● EXERCISE DIRECTIONS: The answer must consist of every line in the data that contains "text".
● ● ● ●
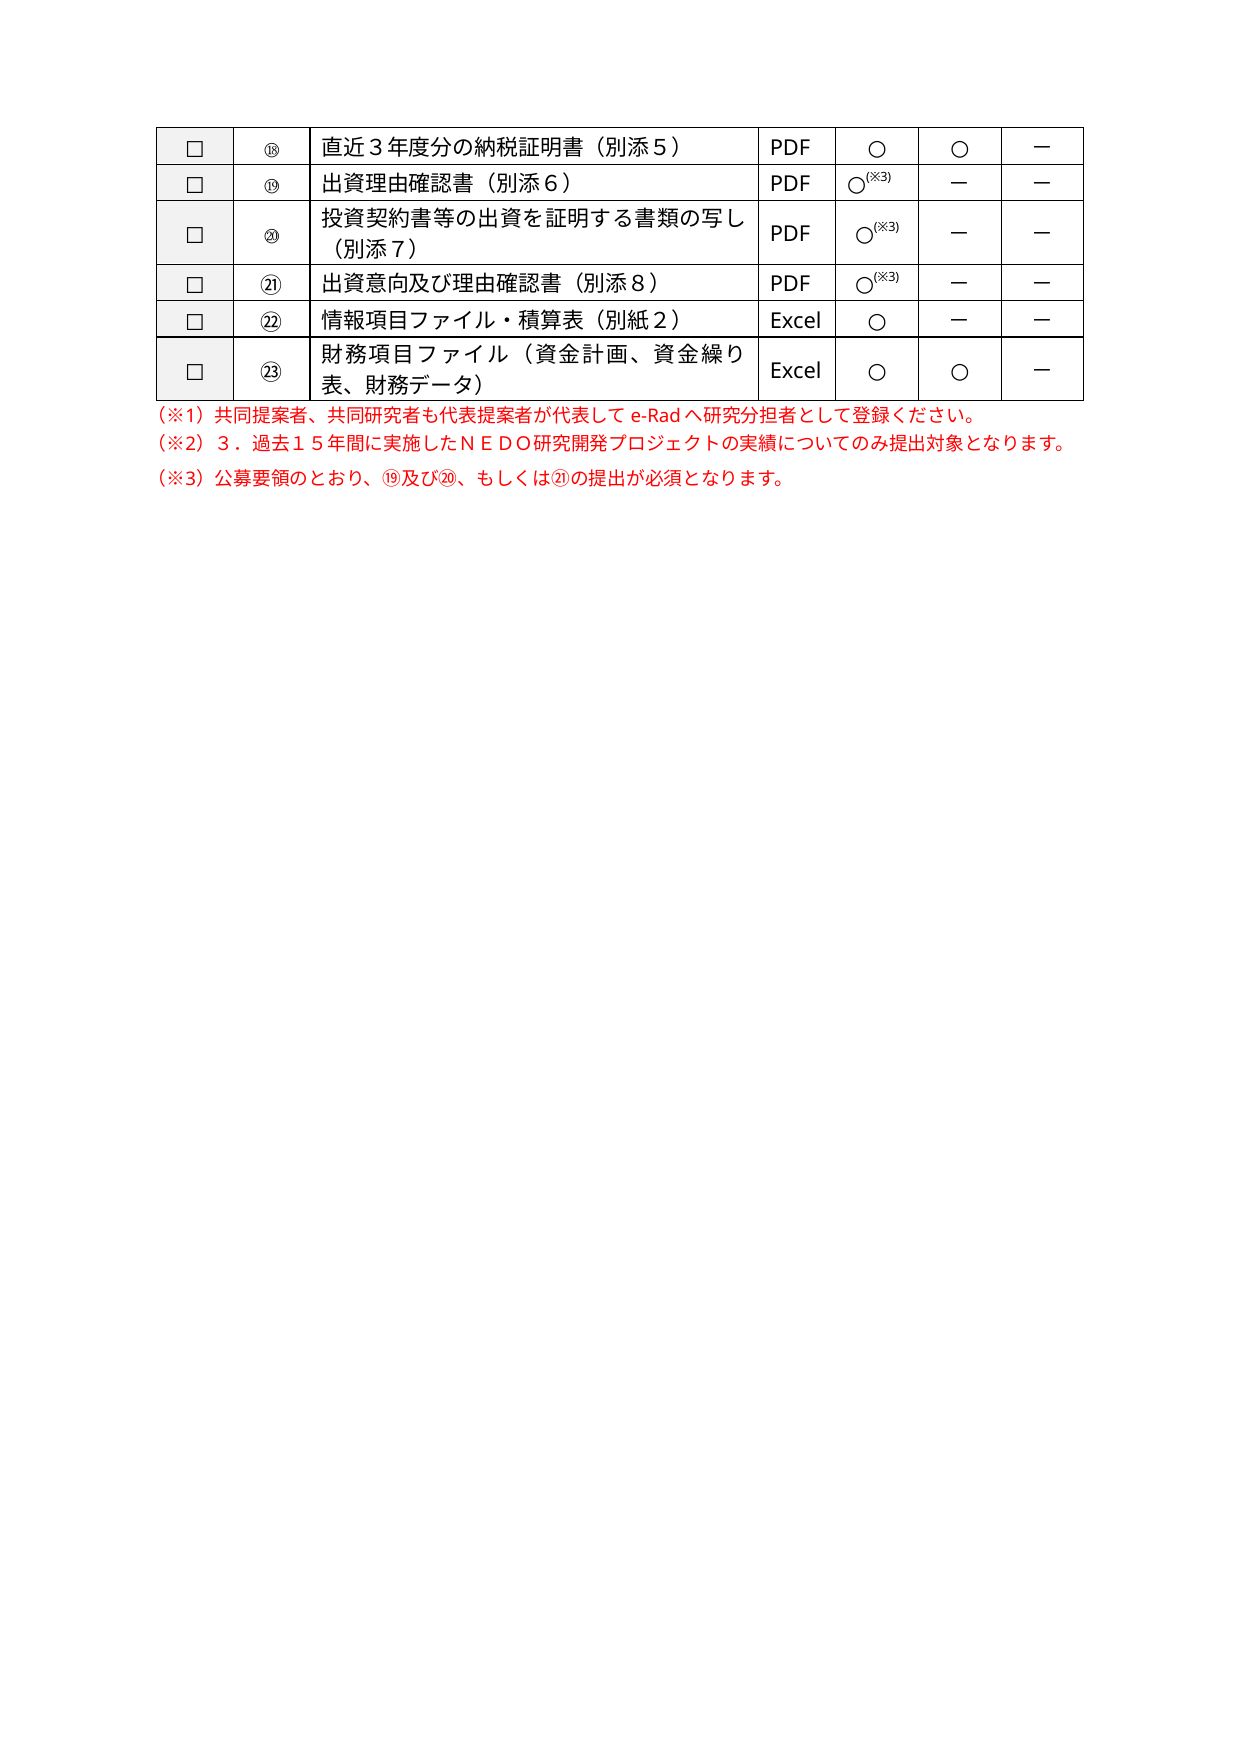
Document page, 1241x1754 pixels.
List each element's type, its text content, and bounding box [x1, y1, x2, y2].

table_cell ㉓ [234, 338, 309, 400]
table_cell － [919, 165, 1001, 200]
text （※1）共同提案者、共同研究者も代表提案者が代表してe-Radへ研究分担者として登録ください。 [148, 401, 1122, 428]
table_cell PDF [759, 265, 835, 300]
text （※2）３．過去１５年間に実施したＮＥＤＯ研究開発プロジェクトの実績についてのみ提出対象となります。 [148, 428, 1122, 455]
table_cell 財務項目ファイル（資金計画、資金繰り表、財務データ） [311, 338, 758, 400]
table_cell ○(※3) [836, 165, 918, 200]
table_cell ○ [836, 338, 918, 400]
table_cell － [1002, 338, 1083, 400]
table_cell 投資契約書等の出資を証明する書類の写し（別添７） [311, 201, 758, 263]
table_cell ⑲ [234, 165, 309, 200]
table_cell － [919, 201, 1001, 263]
table_cell ○(※3) [836, 201, 918, 263]
table_cell 情報項目ファイル・積算表（別紙２） [311, 301, 758, 336]
text （※3）公募要領のとおり、⑲及び⑳、もしくは㉑の提出が必須となります。 [148, 455, 1122, 491]
table_cell ㉒ [234, 301, 309, 336]
table_cell ○ [919, 338, 1001, 400]
table_cell 出資理由確認書（別添６） [311, 165, 758, 200]
table_cell ○ [836, 128, 918, 163]
table_cell PDF [759, 201, 835, 263]
table_cell － [1002, 165, 1083, 200]
table_cell ⑳ [234, 201, 309, 263]
table_cell － [1002, 201, 1083, 263]
table_cell － [1002, 265, 1083, 300]
table_cell PDF [759, 165, 835, 200]
table_cell ○ [919, 128, 1001, 163]
table_cell ○(※3) [836, 265, 918, 300]
table_cell ⑱ [234, 128, 309, 163]
table_cell － [919, 265, 1001, 300]
table_cell － [1002, 128, 1083, 163]
table_cell 直近３年度分の納税証明書（別添５） [311, 128, 758, 163]
table_cell Excel [759, 338, 835, 400]
table_cell － [1002, 301, 1083, 336]
table_cell ㉑ [234, 265, 309, 300]
table_cell － [919, 301, 1001, 336]
table_cell ○ [836, 301, 918, 336]
table_cell 出資意向及び理由確認書（別添８） [311, 265, 758, 300]
table_cell Excel [759, 301, 835, 336]
table_cell PDF [759, 128, 835, 163]
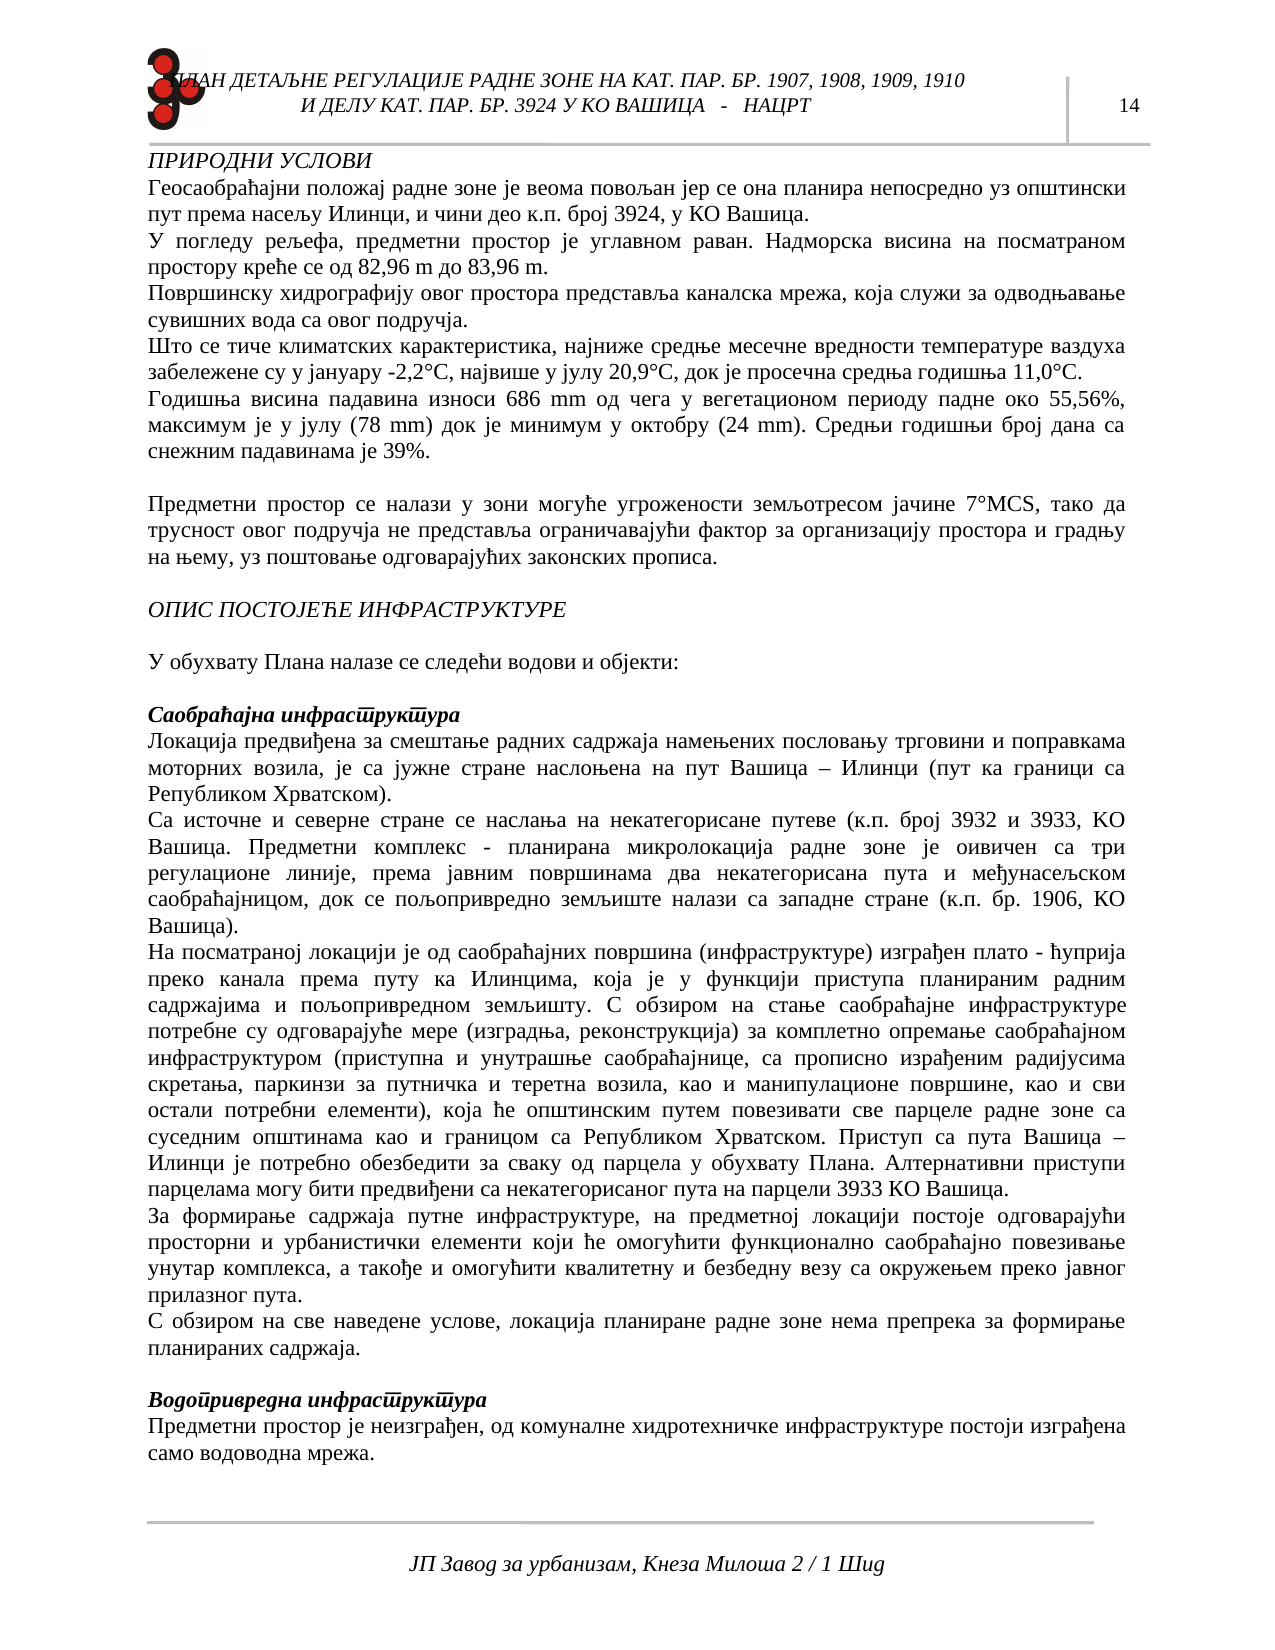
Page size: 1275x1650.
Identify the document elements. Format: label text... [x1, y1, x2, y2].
● ● ● ●
● COMPLETED TASK:
List each element's type, its text content, and bounding box [x1, y1, x2, y2].
text （※1）共同提案者、共同研究者も代表提案者が代表してe-Radへ研究分担者として登録ください。 [148, 401, 1122, 428]
text （※2）３．過去１５年間に実施したＮＥＤＯ研究開発プロジェクトの実績についてのみ提出対象となります。 [148, 428, 1122, 455]
text （※3）公募要領のとおり、⑲及び⑳、もしくは㉑の提出が必須となります。 [148, 455, 1122, 491]
Identify the document elements. Format: label text... [x1, y1, x2, y2].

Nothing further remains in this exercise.